## Exercise A
Answer these questions from the passage on foreign capital in Canada and the United States:
(i) In what form did the flows of British capital into the United States come?
(ii) In which sectors has Canada principally received direct investment funds?
(iii) What financed the economic strength and military power of the United States?
## Exercise B
Extend the passage on foreign capital in Canada and the United States beyond its final sentence.

## Provided text

----------

The United States' growth rate could not have been sustained in those years without the heavy flow of British capital, but flows were in the form of bonds and debentures placed by the wealthy and their investment trusts. The form of the capital flows was the important difference between the Canadian and the American experience. Canada has been the recipient principally of direct investment funds in its industrial and resource sectors, equity and ownership flows carrying property rights to perpetual streams of income. Thus the equity in and the control of basic sectors of the Canadian economy remained and remain firmly in the hands of foreign investors and entrepreneurs.

The United States, on the other hand, never lost control of its own economy, nor was it drained of the surpluses needed to maintain and expand its productive base after it had redeemed the
bonds and debentures on which it had borrowed. It was the American determination to keep control of its own economy that constituted the difference between the two economic policies. The United States grew an economic strength and military power financed by the surpluses that it kept at home.

----------

## Data
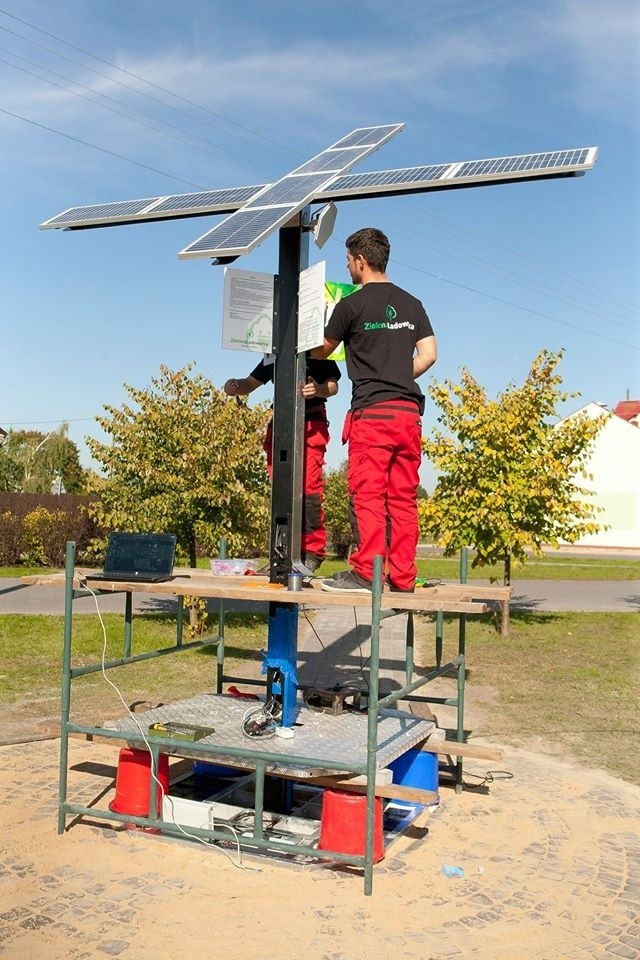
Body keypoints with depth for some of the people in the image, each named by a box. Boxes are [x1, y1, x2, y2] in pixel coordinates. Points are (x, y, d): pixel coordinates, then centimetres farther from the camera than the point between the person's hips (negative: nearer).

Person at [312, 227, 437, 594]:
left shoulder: (352, 305, -1)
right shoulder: (412, 305, 15)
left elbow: (322, 352, 13)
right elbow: (429, 355, 11)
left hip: (371, 411, -5)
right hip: (409, 411, 6)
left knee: (367, 495, -5)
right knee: (403, 498, 5)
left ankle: (366, 573, -6)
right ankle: (403, 577, 8)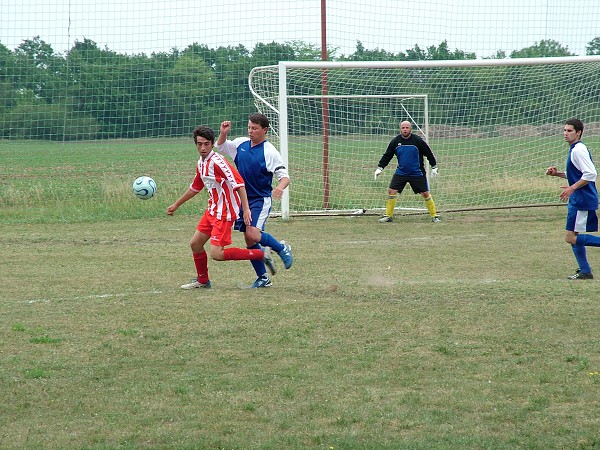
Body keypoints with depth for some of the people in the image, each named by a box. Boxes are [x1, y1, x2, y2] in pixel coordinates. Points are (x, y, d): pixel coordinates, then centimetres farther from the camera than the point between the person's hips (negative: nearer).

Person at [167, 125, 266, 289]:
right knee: (195, 244, 14)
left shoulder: (217, 161, -19)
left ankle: (261, 254, -9)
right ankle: (202, 280, 33)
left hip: (225, 213, -9)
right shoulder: (201, 163, 10)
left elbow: (238, 183, -24)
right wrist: (176, 205, 34)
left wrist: (246, 209, -29)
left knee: (216, 254, -15)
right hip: (212, 211, 9)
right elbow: (195, 188, 27)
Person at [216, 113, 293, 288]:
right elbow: (221, 147, 22)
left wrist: (280, 187, -36)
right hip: (243, 199, 6)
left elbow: (285, 176, -14)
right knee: (249, 241, 5)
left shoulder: (270, 152, -12)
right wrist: (223, 134, 1)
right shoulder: (241, 144, 5)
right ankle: (263, 278, 17)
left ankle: (282, 249, 2)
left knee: (252, 234, -24)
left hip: (261, 200, -6)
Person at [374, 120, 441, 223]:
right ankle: (388, 215, 4)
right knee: (391, 191, -8)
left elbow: (429, 154, 0)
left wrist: (434, 167, 3)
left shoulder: (418, 141, -9)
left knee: (425, 194, -2)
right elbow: (387, 156, 6)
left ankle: (434, 216, 9)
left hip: (417, 173, -2)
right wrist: (380, 168, -1)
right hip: (401, 172, 2)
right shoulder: (395, 141, -2)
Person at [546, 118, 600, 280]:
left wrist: (572, 188, -22)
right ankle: (585, 271, 18)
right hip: (577, 200, 10)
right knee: (572, 237, 14)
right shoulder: (574, 149, 15)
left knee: (571, 238, -11)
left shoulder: (578, 150, -17)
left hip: (582, 200, -10)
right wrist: (557, 173, 14)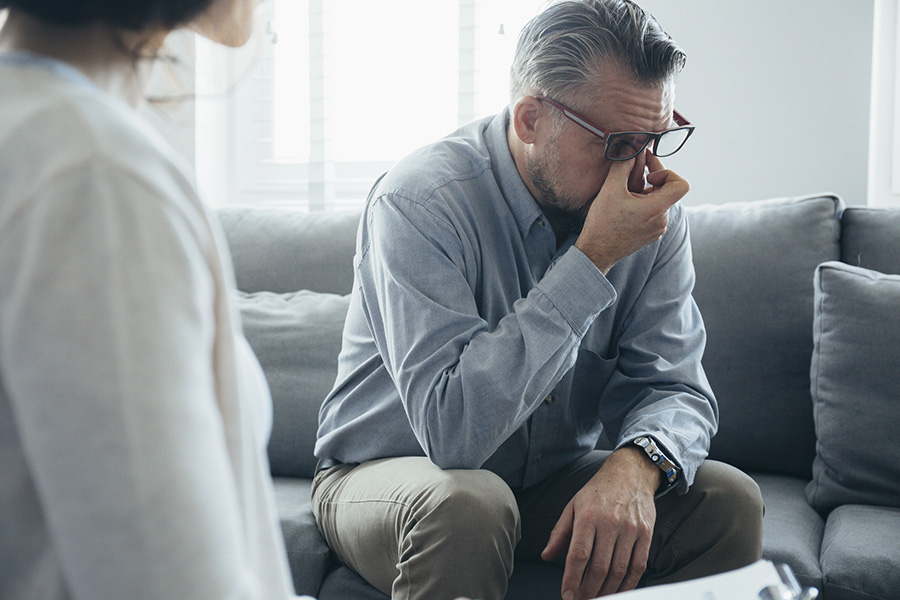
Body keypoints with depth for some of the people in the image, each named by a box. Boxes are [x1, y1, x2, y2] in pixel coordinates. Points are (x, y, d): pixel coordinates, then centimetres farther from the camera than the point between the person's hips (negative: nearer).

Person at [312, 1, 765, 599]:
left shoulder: (653, 211, -9)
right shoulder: (419, 203, -26)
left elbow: (674, 385, -9)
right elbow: (453, 428, -36)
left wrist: (636, 464, -33)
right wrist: (592, 260, -36)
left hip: (552, 481, 4)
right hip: (388, 476, -4)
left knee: (728, 499, -16)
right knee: (466, 504, -36)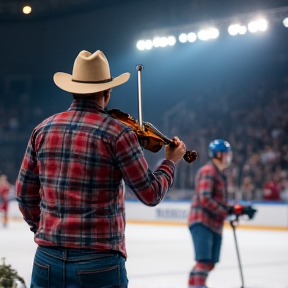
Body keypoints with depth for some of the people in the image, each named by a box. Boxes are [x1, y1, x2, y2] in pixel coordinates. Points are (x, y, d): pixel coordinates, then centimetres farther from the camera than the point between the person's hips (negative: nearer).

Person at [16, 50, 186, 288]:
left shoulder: (43, 129, 4)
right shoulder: (117, 133, -8)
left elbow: (25, 193, 12)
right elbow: (151, 194, -4)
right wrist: (170, 162, 14)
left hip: (47, 260, 4)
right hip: (99, 263, -4)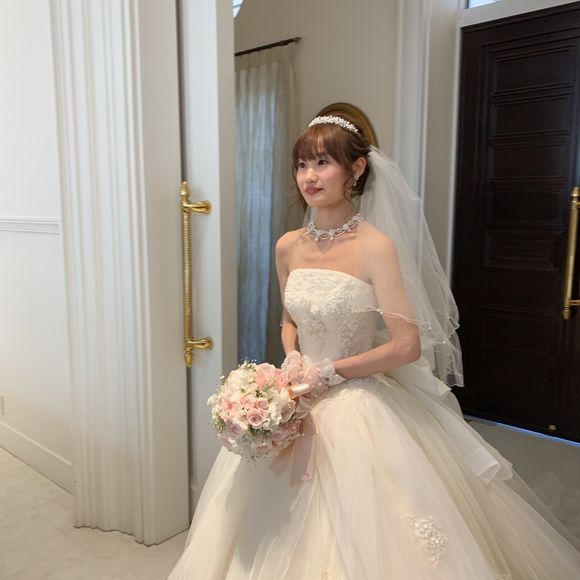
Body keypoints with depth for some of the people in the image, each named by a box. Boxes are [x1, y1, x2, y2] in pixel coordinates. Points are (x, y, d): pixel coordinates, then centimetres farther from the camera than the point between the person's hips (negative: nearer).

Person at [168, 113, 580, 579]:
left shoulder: (375, 245, -16)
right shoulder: (288, 247, 1)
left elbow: (408, 345, -18)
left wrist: (329, 372, -13)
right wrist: (293, 359, -5)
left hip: (358, 406, -5)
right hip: (301, 402, 6)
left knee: (359, 538, 6)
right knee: (284, 536, 18)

----------

## Your response A
(i) Bonds and debentures placed by the wealthy and their investment trusts.
(ii) Its industrial and resource sectors.
(iii) The surpluses that it kept at home.

## Your response B
Confederation had laid down the groundwork for the political control of British North America by the people of Canada, the new nation. With political control assured, the challenge to acquire control of the economy followed. The question is not whether a new nation should or should not acquire control of its own economy, but how it should do so. Political unification would have little significance or meaning if economic control did not come with it. Ideology comes into the equation when the government rules on the method and means of acquiring that economic control. Does the new nation utilize the private sector or the public sector to develop and to expand the economy? And if the private sector, will the major responsibility rest with domestic investment or with foreign investment, or with some combination of both?

The government's choice, in the heyday of laissez faire and unlimited faith in the individual, could only be to rely on the self-interest, efficiency, and profit motivation of the private sector. In practice, however, this meant reliance on the foreign private sector, for there were neither the markets, the domestic capital formation, nor indigenous entrepreneurship of sufficient quality and quantity available to spark the Canadian economy. As a result, Canadian growth languished for an entire generation while the government of Canada, struggling with the finances of railways and other megaprojects to span the continent, had no funds for development, and the provinces struggled to stay afloat on the subsidies provided by the Dominion.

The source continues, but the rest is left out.